Recent reports and briefings indicate that the United States has shifted from a defensive to an offensive posture and that war may be imminent. We believe that the consequences would be catastrophic—resulting in the massive loss of lives, including 10,000 to 50,000 Americans. This could only be described as war. Under the US Constitution, only the Congress can declare war.
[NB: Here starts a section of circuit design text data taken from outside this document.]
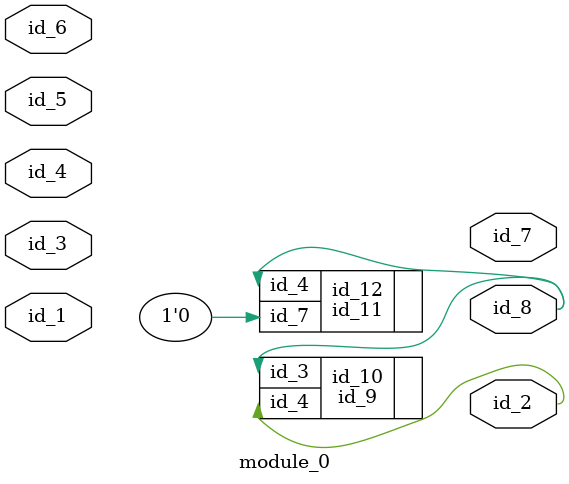
<source format=v>
module module_0 (
    id_1,
    id_2,
    id_3,
    id_4,
    id_5,
    id_6,
    id_7,
    id_8
);
  output id_8;
  output id_7;
  input id_6;
  input id_5;
  input id_4;
  input id_3;
  output id_2;
  input id_1;
  id_9 id_10 (
      .id_3(id_8),
      .id_4(id_5),
      .id_4(id_2)
  );
  id_11 id_12 (
      .id_7(1'b0),
      .id_4(1),
      .id_4(id_8)
  );
  id_13 id_14 (
      .id_1(id_3),
      .id_6(id_7[id_5]),
      .id_1(id_8),
      .id_1(id_1),
      .id_4(id_1)
  );
endmodule

</source>
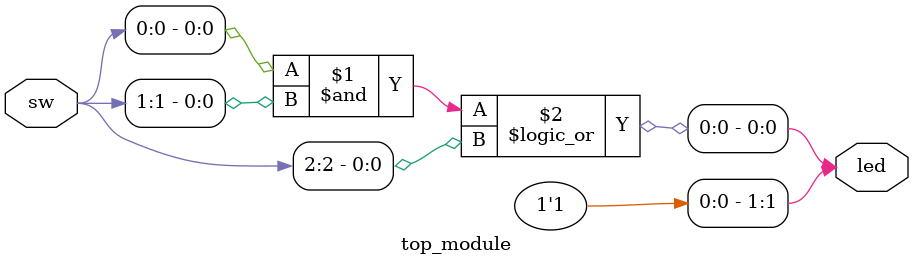
<source format=v>
`timescale 1ns / 1ps
module top_module(sw,led);
input [2:0] sw;
output [1:0] led;

assign led[1]=1'b1;
// assign
assign led[0]= (sw[0] & sw[1]) || sw[2];

endmodule

</source>
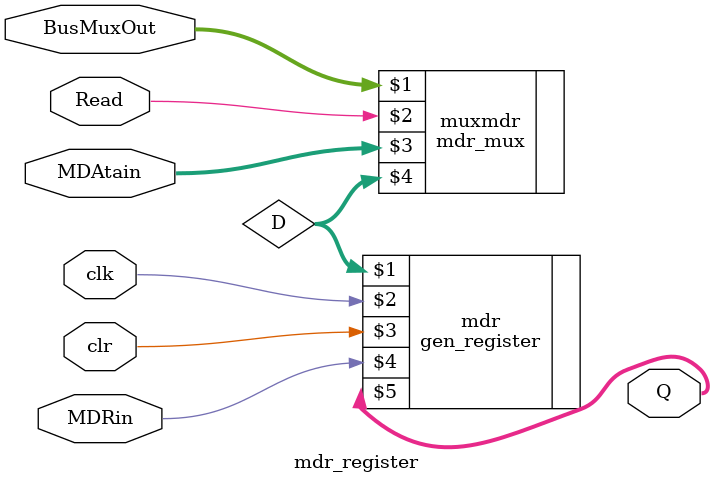
<source format=v>

`timescale 1ns/10ps

module mdr_register (
	input wire [31:0] BusMuxOut,
	input wire clk,
	input wire clr,
	input wire Read,
	input wire MDRin,
	input wire [31:0] MDAtain,
	output wire [31:0] Q
	);
	
	wire [31:0] D;
	
	mdr_mux muxmdr (BusMuxOut, Read, MDAtain, D);
	gen_register mdr (D, clk, clr, MDRin, Q);
endmodule 
</source>
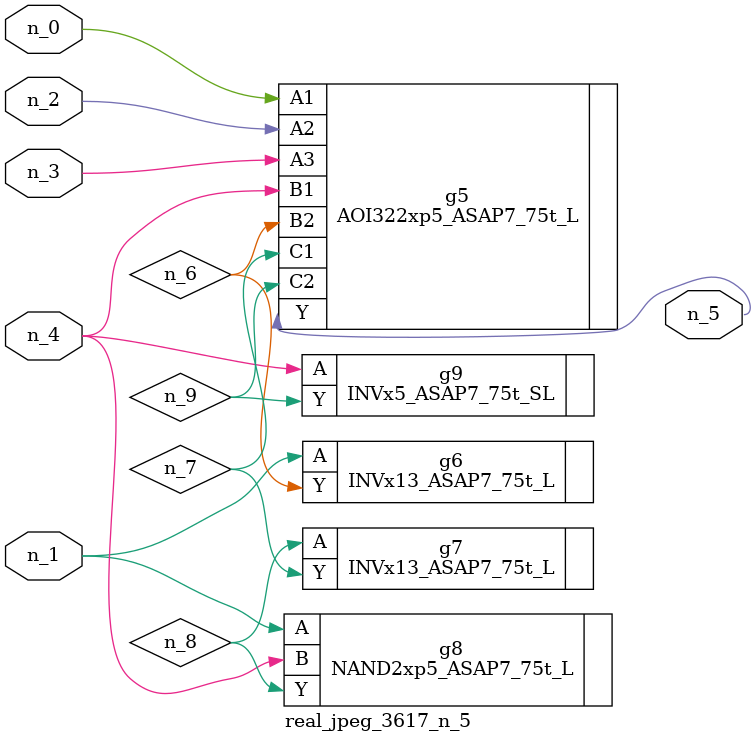
<source format=v>
module real_jpeg_3617_n_5 (n_4, n_0, n_1, n_2, n_3, n_5);

input n_4;
input n_0;
input n_1;
input n_2;
input n_3;

output n_5;

wire n_8;
wire n_6;
wire n_7;
wire n_9;

AOI322xp5_ASAP7_75t_L g5 ( 
.A1(n_0),
.A2(n_2),
.A3(n_3),
.B1(n_4),
.B2(n_6),
.C1(n_7),
.C2(n_9),
.Y(n_5)
);

INVx13_ASAP7_75t_L g6 ( 
.A(n_1),
.Y(n_6)
);

NAND2xp5_ASAP7_75t_L g8 ( 
.A(n_1),
.B(n_4),
.Y(n_8)
);

INVx5_ASAP7_75t_SL g9 ( 
.A(n_4),
.Y(n_9)
);

INVx13_ASAP7_75t_L g7 ( 
.A(n_8),
.Y(n_7)
);


endmodule
</source>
We are emphatically opposed to any offensive military action. We believe that the UN-sponsored embargo must be given every opportunity to work and that all multinational, non-military means of resolving the situation must be pursued. If, after all peaceful means of resolving the conflict are exhausted, and the President believes that military action is warranted, then … he must seek a declaration of war from the Congress.… We firmly believe that consulting with this group in no way replaces the President’s constitutional obligation to seek a declaration of war before undertaking any offensive military action. We demand that the Administration not undertake any offensive military action without the full deliberation and declaration required by the Constitution.

 

Bush sat and listened. Senate majority leader George Mitchell insisted that the case had not been made that the sanctions had failed. “I want to plead with you personally before you take the country into war,” Speaker Tom Foley implored. “Unless there is gross provocation, you won’t have public support.” Bush listened some more, and then showed them the door. Oh, he’d “consult.” He’d tell them what he was doing—
what he’d already done
, was more like it. He wouldn’t trust Congress with a decision about China patterns at a state dinner, let alone war and peace. “As long as the people are with us, I’ve got a good chance,” he’d written in his diary. “But once there starts to be erosion, [Congress] is going to do what Lyndon Johnson said: they painted their asses white and ran with the antelopes.”